That was in June of 1996. Here it is in January of 1998 and the
place is still vacant after they demolished 70% of the property
and left 30% to be refurbished and nothing has happened to this
date.
So as a result of getting us out, in September of that year(1996)
(former HUD Secretary Henry) Cisneros went on and approved for
them to demolish 700 of the units and keep 300 to be rehabbed.
But our argument is if you can rehab 300 units you could have
rehabbed the whole thing. The other thing is Cisneros committed
that the land was not to be used for commercial development and
only could be kept for public housing. Of course he's not honest
with that neither because then he brings in a home ownership problem
by saying that you could sell homes on the vacant land which is
no longer public housing. [Residents believe the houses will be
sold at prices far above what public housing residents can afford]..
The other thing is that since 1983 we have always told the people
of Freedmen's Town, churches, organizations, that if they didn't
help protect us they had no protection for themselves.
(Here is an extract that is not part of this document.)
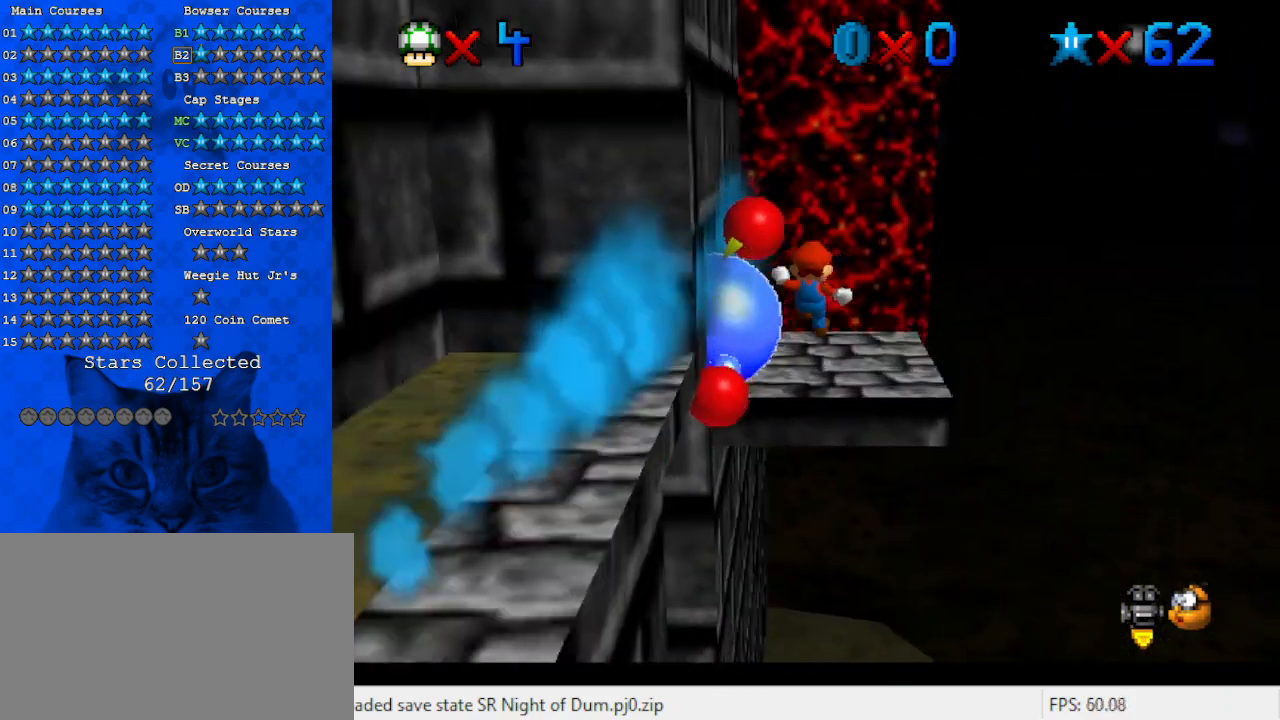
{"keys": ["down"], "events": [[33, "right", "up"]]}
Because
it was the federal red tape at Allen Parkway Village and the organization
at Allen Parkway Village which had stopped some of the biggest
powers in their country for nearly twenty years. We are talking
about big financial institutions out of New York and the Northeast,
the federal government, HUD itself ... we fought (former HUD Secretary)
Sam Pierce, (former HUD Secretary) Jack Kemp was not that much
of a problem, but Cisneros certainly was a problem, the major
corporations, the Houston Chamber of Commerce, the city government.
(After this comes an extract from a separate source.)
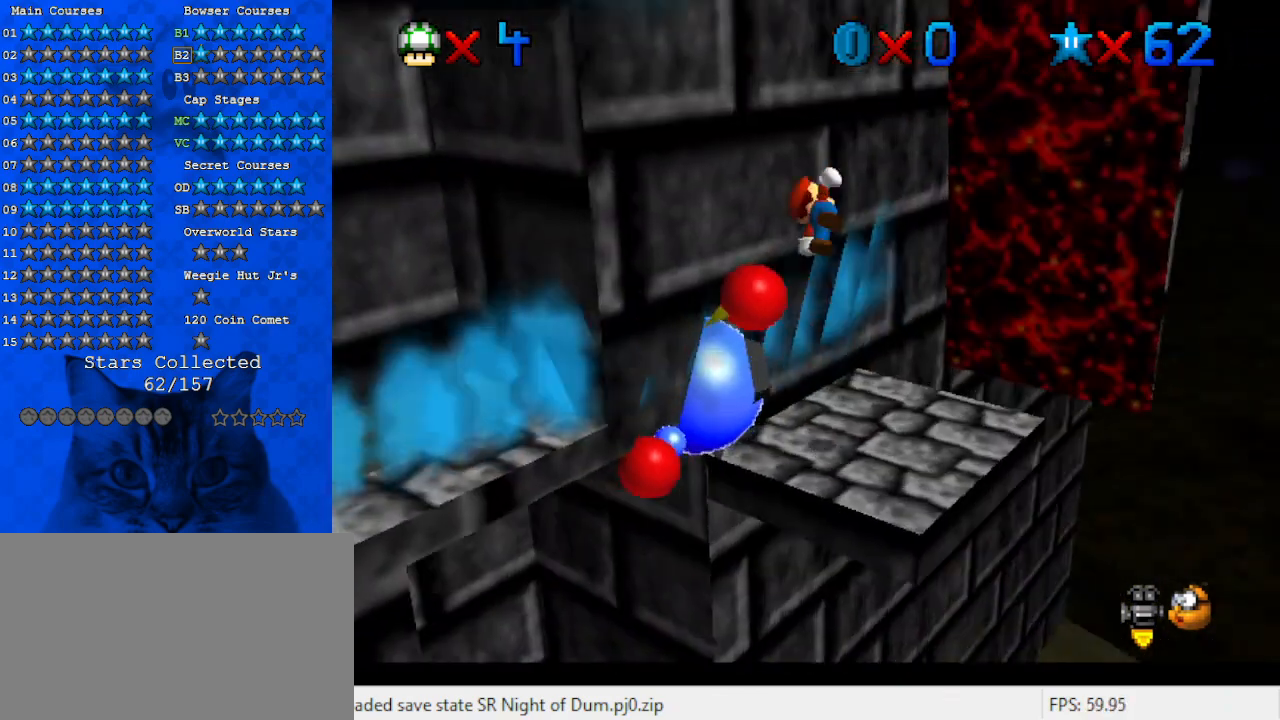
{"keys": ["d", "left", "shift", "up"], "events": [[67, "d", "up"], [133, "shift", "up"], [167, "up", "up"], [267, "shift", "down"], [267, "up", "down"], [400, "d", "down"]]}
We were a real threat to them. We are still a threat to them cause
there are still 300 units (of public housing) sitting over there
and they are trying to figure out how to get rid of that last
300. We expect them to try to make it elderly housing, a non-threatening
population, so you don't have any young minority children wandering
through the neighborhood. (Elderly housing would be) a very sedentary
population which they'll wall off and lock in and eventually wipe
this out and complete their master plan (redevelopment of Freedmen?s
town into commercial downtown real estate).
But, our group is still gonna work to keep what we have.